The treatment was to be an operation to remove all of my reproductive organs, bladder, bowel, colon, and vagina. Before going to London I had an op at my local hospital to take biopsies. On my next visit my consultant told me that the biopsies had come back inconclusive. However, he told me not to get excited because I did still have the disease. He said how sorry he was and I cried buckets with my dh and specialist nurse.
I was told I had a 35% of survival. I began to make memory boxes for my children. I was so scared, not only of dying but of life after such a major operation if I did survive.
The hospital is 80 miles from my home and I had to go weekly for 4 weeks while they carried out tests. In late October I went in for a small operation to take biopsies and which would help my surgeon plan the big op which I was told would happen in November.
That night after my op my surgeon came round to see me. He told me that a scan taken a few days previously had shown that the nodules had shrunk. He also said that he could find no physical sign of cancer.

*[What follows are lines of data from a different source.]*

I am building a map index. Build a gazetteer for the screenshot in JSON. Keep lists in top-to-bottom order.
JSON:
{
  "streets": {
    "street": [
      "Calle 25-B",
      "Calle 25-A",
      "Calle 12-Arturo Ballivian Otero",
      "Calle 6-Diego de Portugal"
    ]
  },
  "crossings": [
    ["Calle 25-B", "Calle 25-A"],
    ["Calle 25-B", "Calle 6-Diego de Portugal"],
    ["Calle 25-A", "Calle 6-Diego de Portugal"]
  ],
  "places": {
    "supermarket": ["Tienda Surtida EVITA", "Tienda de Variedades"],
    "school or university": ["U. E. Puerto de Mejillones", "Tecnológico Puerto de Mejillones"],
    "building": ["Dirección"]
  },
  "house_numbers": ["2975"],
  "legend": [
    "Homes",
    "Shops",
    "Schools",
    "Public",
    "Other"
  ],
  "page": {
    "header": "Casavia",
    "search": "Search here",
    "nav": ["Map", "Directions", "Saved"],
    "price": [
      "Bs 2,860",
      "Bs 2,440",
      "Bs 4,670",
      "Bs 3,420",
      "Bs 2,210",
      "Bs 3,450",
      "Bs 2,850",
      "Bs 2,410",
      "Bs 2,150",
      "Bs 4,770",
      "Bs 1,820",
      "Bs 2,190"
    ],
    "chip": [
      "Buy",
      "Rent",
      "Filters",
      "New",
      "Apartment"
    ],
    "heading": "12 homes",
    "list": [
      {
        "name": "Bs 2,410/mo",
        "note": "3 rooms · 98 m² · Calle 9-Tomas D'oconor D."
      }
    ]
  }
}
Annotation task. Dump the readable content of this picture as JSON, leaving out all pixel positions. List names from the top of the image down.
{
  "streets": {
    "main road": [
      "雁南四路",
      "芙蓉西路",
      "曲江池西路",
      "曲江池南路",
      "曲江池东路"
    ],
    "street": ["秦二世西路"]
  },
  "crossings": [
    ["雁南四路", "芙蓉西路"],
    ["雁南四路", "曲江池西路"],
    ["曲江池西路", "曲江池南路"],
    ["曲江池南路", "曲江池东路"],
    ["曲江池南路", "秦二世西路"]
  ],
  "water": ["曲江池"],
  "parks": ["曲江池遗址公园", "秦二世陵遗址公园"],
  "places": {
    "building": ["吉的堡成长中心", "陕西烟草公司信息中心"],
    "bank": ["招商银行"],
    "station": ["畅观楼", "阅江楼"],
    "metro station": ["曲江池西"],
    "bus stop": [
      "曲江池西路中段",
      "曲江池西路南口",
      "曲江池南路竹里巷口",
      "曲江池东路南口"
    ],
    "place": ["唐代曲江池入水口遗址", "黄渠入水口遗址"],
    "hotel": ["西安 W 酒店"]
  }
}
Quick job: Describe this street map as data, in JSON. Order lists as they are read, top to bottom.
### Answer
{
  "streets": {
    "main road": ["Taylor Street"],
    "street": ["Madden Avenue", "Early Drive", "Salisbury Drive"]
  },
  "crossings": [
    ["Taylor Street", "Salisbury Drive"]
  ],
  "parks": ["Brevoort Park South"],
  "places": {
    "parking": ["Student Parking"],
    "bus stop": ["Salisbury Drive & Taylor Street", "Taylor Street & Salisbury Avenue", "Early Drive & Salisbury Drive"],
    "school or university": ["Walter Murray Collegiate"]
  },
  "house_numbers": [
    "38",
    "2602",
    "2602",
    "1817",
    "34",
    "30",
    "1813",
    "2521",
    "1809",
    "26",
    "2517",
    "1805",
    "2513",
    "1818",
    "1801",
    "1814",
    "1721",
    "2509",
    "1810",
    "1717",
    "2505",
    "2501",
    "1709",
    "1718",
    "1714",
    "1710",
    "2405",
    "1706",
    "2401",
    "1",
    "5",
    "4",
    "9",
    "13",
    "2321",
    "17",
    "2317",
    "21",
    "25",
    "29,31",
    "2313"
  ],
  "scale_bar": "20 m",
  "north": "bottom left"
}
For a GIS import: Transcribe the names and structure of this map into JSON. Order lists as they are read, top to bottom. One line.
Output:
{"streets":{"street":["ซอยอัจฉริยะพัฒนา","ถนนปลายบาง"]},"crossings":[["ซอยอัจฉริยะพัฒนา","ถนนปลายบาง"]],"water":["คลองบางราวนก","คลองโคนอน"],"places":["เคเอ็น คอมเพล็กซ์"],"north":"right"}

He decided not to go ahead with the op but to do a further scan a month later.
The next scan was completely clear.
So I should have been ecstatic and I was. But six months later I find I'm obsessing with knowing what happened. Nobody has told me what happened, did they make a mistake or did my body somehow miraculously cure itself?.
I see my consultant every 3 months and all he has said is he is baffled and I am very lucky. My specialist nurse was amazed, she said she has never known this happen in her 20 years nursing.
I don't care if they made a mistake. I'm not going to sue or anything. I'm so grateful to be alive and would rather they made a mistake in my favour than the alternative. I would just like some answers. Dh says I need to try and move on. He doesn't think they will admit they might have made a mistake but I'm really struggling.
I just wonder if anyone has any advice or has been through anything similar.